## TASK DETAILS
In the entries below, the lines from the one with "942 380 264" through the one with "Servicio técnico NO oficial." are to be copied exactly; both ends count.
*** EXCERPTED DATA ***
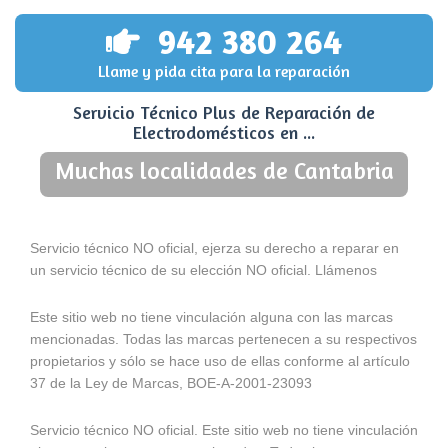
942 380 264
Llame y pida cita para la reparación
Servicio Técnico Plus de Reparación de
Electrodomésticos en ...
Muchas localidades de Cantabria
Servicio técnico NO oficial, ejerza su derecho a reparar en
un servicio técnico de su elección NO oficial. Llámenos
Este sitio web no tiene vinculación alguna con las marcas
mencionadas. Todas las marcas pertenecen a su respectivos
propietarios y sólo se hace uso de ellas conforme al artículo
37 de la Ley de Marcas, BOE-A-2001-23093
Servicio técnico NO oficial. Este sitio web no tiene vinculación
*** End of EXCERPTED DATA ***
*** EXCERPTED DATA ***
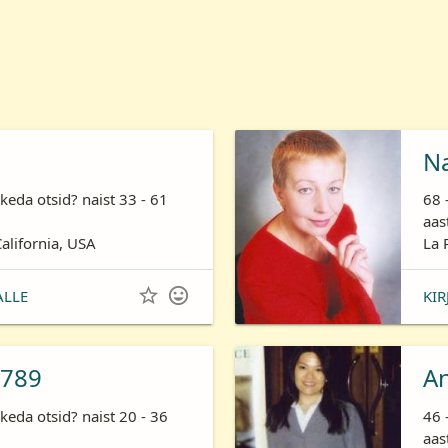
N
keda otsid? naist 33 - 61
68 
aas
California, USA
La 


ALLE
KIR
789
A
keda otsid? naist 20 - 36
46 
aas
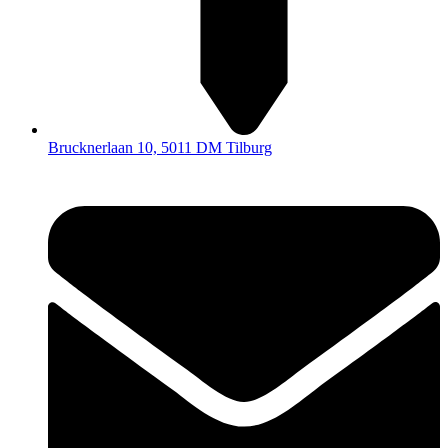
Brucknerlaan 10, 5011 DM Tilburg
*** End of EXCERPTED DATA ***
## RESPONSE TO THIS TASK
942 380 264
Llame y pida cita para la reparación
Servicio Técnico Plus de Reparación de
Electrodomésticos en ...
Muchas localidades de Cantabria
Servicio técnico NO oficial, ejerza su derecho a reparar en
un servicio técnico de su elección NO oficial. Llámenos
Este sitio web no tiene vinculación alguna con las marcas
mencionadas. Todas las marcas pertenecen a su respectivos
propietarios y sólo se hace uso de ellas conforme al artículo
37 de la Ley de Marcas, BOE-A-2001-23093
Servicio técnico NO oficial. Este sitio web no tiene vinculación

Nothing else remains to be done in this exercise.